While activists around the world criticize pending legislation in Uganda they call the “kill the gays” bill, some Americans are being outed for their connections to those involved in the proposed statute. The latest is Richard Cohen, who claims he has successfully counseled thousands of gays to become straight. He was sliced, diced and grilled Tuesday night by Rachel Maddow on her MSNBC program.

Homosexuality has long been illegal in Uganda. But that country’s parliament is expected to vote soon on a bill that would make penalties harsher. Among its provisions: men and women convicted of having sex with somebody of the same gender would receive, at a minimum, a life sentence. Those having homosexual sex more than once, or with a minor, could get the death penalty. Anybody knowing of homosexual activity who does not report it, could be sentenced to prison.

Cohen is the founder of the International Healing Foundation. He describes himself as a former homosexual who converted to heterosexuality and has been married for 27 years and is the father of three children. He claims people aren’t born homosexual, but become attracted to the same sex due to a combination of psychological and environmental factors.

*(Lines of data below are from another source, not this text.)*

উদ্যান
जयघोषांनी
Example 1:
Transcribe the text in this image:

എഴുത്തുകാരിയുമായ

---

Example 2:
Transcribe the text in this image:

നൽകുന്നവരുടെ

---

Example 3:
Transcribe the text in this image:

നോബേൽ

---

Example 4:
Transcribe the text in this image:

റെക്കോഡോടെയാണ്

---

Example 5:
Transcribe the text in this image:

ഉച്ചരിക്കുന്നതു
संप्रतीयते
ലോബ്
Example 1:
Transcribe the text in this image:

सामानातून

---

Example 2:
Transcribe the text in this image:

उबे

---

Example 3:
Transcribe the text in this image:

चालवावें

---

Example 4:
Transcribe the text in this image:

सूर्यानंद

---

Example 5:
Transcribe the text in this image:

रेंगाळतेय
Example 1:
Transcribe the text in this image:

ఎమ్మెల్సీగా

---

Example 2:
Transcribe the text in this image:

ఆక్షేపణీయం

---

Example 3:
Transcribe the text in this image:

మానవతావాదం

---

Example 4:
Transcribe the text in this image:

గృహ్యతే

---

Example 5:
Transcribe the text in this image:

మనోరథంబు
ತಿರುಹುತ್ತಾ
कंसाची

People with “unwanted same-sex attraction” can therefore be counseled into becoming heterosexual, he says.

In March, one of Cohen’s “sexual reorientation coaches” went to Uganda to speak to parliament and at an anti-gay conference, where he said gays can change their sexual behavior. Weeks later, the anti-gay bill was drafted. On her show, Maddow showed a video clip of one of the leading proponents of the Uganda bill holding up Cohen’s book, Coming Out Straight, and summing up some of its conclusions as proof that the Ugandan legislation is necessary. That book includes a number of questionable statistics about gays that Cohen attributed to Paul Cameron, an anti-gay zealot who has published numerous pseudo-scientific studies about homosexuality over the years. Cameron has been booted out of the American Psychological Association and the American Sociological Association. After being prodded by Maddow, Cohen said he would delete those statistics before the next edition of his book is printed. He emphatically added that he opposes the Ugandan bill. “We believe in tolerance and love for all people.” But Maddow pointed out that Cohen’s book and those bogus statistics are being used by the bill’s proponents to argue for its passage.

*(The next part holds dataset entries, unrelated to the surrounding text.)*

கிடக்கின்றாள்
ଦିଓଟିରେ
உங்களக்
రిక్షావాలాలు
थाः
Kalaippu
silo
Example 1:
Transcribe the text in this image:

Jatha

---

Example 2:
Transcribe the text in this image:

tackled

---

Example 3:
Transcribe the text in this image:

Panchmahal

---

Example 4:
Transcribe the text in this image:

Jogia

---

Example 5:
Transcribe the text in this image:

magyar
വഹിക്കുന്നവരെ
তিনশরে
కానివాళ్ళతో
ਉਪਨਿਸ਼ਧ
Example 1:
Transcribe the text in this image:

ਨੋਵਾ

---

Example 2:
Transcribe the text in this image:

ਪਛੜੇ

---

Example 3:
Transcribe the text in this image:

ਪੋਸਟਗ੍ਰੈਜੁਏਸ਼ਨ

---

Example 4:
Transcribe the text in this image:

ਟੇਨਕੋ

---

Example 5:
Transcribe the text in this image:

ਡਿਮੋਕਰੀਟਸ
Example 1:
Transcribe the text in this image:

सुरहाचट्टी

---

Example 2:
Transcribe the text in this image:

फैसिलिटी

Even more embarrassing for Cohen was when Maddow, reading from another of his books, Gay Children, Straight Parents, recounted factors he listed as causes of homosexuality — race, adoption, divorce, religion and death of a parent among them. “Race? That’s not in there,” a surprised Cohen said. Yes it is, Maddow assured him, on page 75. Oops. “How does race make you gay?” she asked. “It doesn’t,” Cohen conceded.

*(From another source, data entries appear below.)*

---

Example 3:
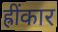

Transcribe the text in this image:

ह्रींकार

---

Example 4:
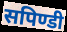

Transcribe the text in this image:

सपिण्डी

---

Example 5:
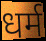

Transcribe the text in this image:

धर्म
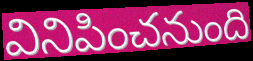
వినిపించనుంది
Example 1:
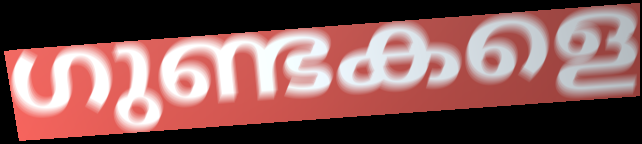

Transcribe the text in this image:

ഗുണ്ടകളെ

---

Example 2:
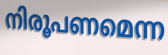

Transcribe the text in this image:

നിരൂപണമെന്ന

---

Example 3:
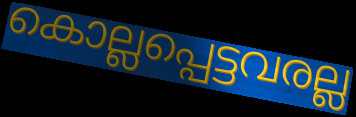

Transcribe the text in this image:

കൊല്ലപ്പെട്ടവരല്ല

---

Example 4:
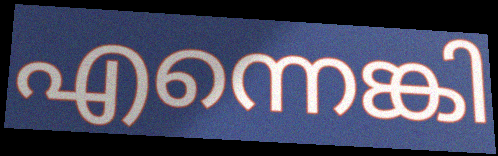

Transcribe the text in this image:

എന്നെങ്കി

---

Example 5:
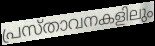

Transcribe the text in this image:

പ്രസ്താവനകളിലും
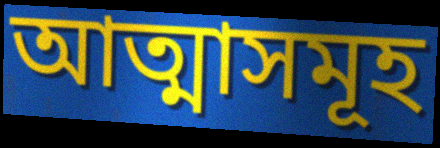
আত্মাসমূহ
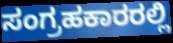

Cohen isn’t the only American feeling some heat over the Ugandan anti-gay bill. Activists have been pressuring California megachurch pastor and author Rick Warren to denounce the legislation. Warren once worked closely with a Ugandan preacher who is a high-profile anti-gay activist there. And an Iowa  gay rights group called One Iowa is conducting a petition drive demanding that one of that state’s senators, Chuck Grassley, denounce the Ugandan bill. Grassley was targeted because he’s a member of an organization called The Family or The Fellowship, a secretive fundamentalist group of high-ranking government, military and business officials in America and abroad with ties to Uganda legislators thought to support the anti-gay bill.